Why Bother?

By Steve Matthews,

Senior Missional Consultant with FaithX

In March I was at a workshop with church leaders, and we were using a methodology called ProAction Café to help attendees discern the next steps in their missional experiments.  In ProAction Café, a small group of 4-7 gather in a circle to accompany the person in discernment.  They ask thought-provoking and heart-opening questions to help the person in search of direction find some clarity.  It’s a profound process.

Dan (not his real name), the one in discernment, described his project with clarity and conviction.  People were offering helpful reflections and questions interspersed with silence. After a period of extended silence, group member Martha looked at Dan and asked, “Why bother?”  The silence deepened.  From a church growth and ministry perspective Dan’s project had a lot to offer, but this question moved beyond the metrics of “how” “when” and “what” and invited Dan deeper into his heart.  A tear formed in Dan’s eye as he explained why the people in this region meant so much to him.  After the “Why bother” question, everything was different. The tone and the questions shifted and Dan walked away with a clearer sense of his mission and a much more compelling connection to it.

Why bother?

Why do we care so much about our churches and their vitality and sustainability?  Is it because we love our traditions?  Is it because it’s our “safe” place and we love the fellowship?  Do we do this work out of a compelling sense of nurturing a more just world?  If you answered “yes” to any or all of these questions, it’s OK, AND there is at least one more question worth pondering:

Do we do this work because we want to know and be known by our neighbors because we want to delight in them and they in us, because we want to build stronger communities known for mutuality and kindness and justice?

As you live and work in the world these days, what are you perceiving?  Do you feel joy and happiness?  Apathy?  Are you picking up on an increased sense of despondency at worst or malaise at best in our culture these days? For many of us, climate change, political discord, the pandemic… these factors among others have really challenged our sense of peace and well-being.  We need each other now more than ever, but it seems we are not turning to one another.

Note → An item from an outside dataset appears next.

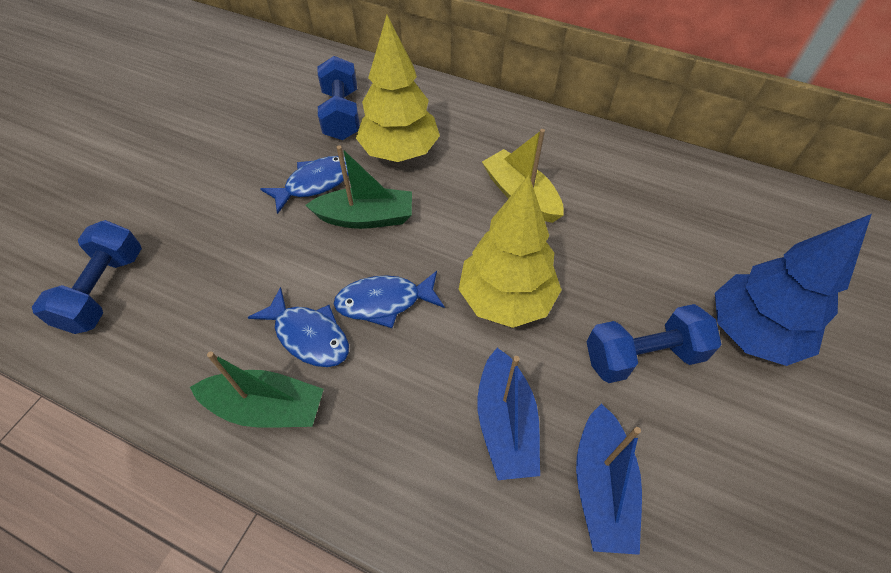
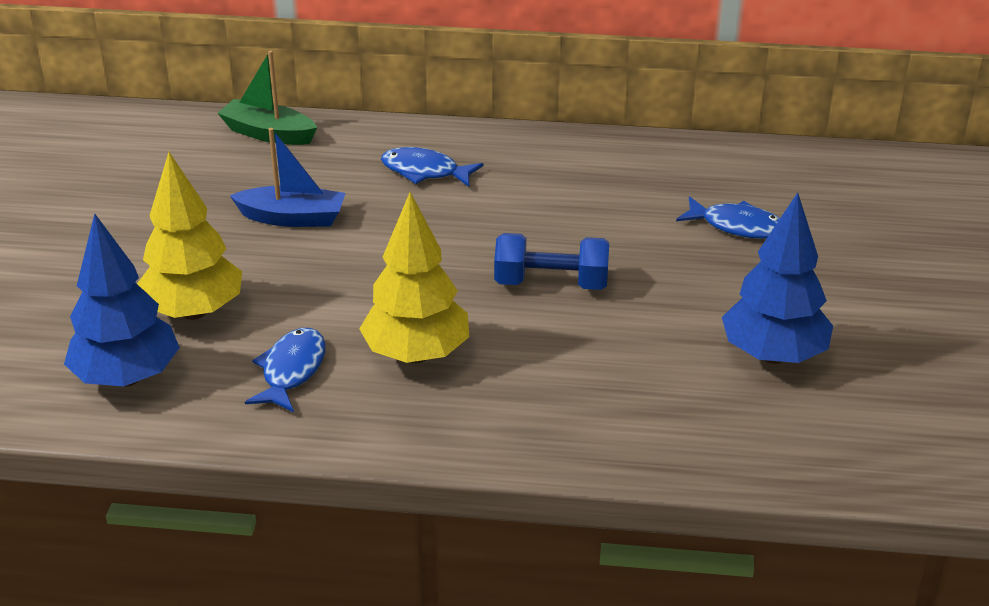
blue boat: [477,348,540,480] [576,403,642,555] = 2 -> [230,128,345,227] = 1
blue dumbbell: [32,220,142,334] [318,56,360,140] [587,304,721,383] = 3 -> [494,233,609,290] = 1
blue tree: [715,214,872,366] = 1 -> [64,214,180,387] [722,192,833,364] = 2
green boat: [190,351,324,428] [305,145,412,229] = 2 -> [218,51,317,145] = 1
yellow boat: [482,129,564,223] = 1 -> none = 0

The National Center for Drug Abuse Statistics reports that overdoses have increased at an annual rate of 8. 38% every year for the past three years.   The CDC reports, “Suicide rates increased approximately 36% between 2000–2021. Suicide was responsible for 48,183 deaths in 2021, which is about one death every 11 minutes. The number of people who think about or attempt suicide is even higher.”  These are staggering numbers that suggest we are missing some piece of connection and relationship.

Why bother?  WHY BOTHER?  I’m not sure what your answer is, but I “bother” because in order to stay alive I need to love and be loved.  I need to know and be known.  I need to connect again and again and again and show up for those in my neighborhood and community with God’s love and be ready to receive God’s love from them.  Like it or not, we need each other.  Let’s care enough to “bother” for the sake of love.